Organizers say the conference is an attempt to bridge, what they call, the information and communications technology gap between Africa and the West.

The experts at this conference and associated meetings want to improve Internet connectivity and rural telephony, learn about new generation networks, and discuss other ways to develop the information and communications technology sector in Africa.

Kenya's Permanent Secretary for the Ministry of Information and Communications, Bitange Ndemo, described to delegates some aspects of this technological gap.

"Africa has only 1.5 percent of its citizens who are connected to ICT," he noted. "Compare that to Hong Kong, where 70 percent of its citizens are connected. The cost of internet in Africa is extremely high. Just an example: one gigabite of bandwidth in the U.S. costs $20 a month. One gigabite of bandwidth in Kenya costs $1,800. I do not need to tell you the income per capita in the U.S. compared to Kenya."

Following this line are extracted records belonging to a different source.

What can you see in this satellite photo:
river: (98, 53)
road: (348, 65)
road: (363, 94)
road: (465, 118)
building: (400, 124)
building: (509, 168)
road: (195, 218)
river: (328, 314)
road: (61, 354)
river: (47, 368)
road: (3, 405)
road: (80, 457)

Ndemo said the situation does not have to remain as it is, because there are ways for Africa to narrow the technological gap as it happened elsewhere.

"We need to cut costs by 1000 percent," he added. "We can cut the cost as a continent by working harder to bring in fiber connectivity for Africa to be competitive. We can achieve it because we have seen the numbers; the rest of the world is going that way. The people we need to compete with - India, Philippines - they are getting their bandwidth at $80."

He urged African governments to make information and communications technology investment a priority, and said many African countries are looking to South Africa and Kenya to lead the way because of their relatively large economies.

The main organizer of the four-day conference is a council that supports the New Partnership for Africa's Development, a continent-wide plan under the direction of the African Union.

Within NEPAD is an ICT commission that, among other things, seeks to increase the number of scientists and engineers in Africa and to develop the continent's information and communications technologies.

According to the commission, a few industrialized countries carry out 80 percent of the world's research and development activities.

Africa pays about $400 million a year to route intercontinental voice and data through Europe and North America.

Another NEPAD commission is looking at projects to lay a submarine cable in East Africa and to connect landlocked African countries with fiber and other high-bandwidth links.

Bandwidth refers to the size of the pipeline through which data is transmitted. The larger the bandwidth, the faster the information travels.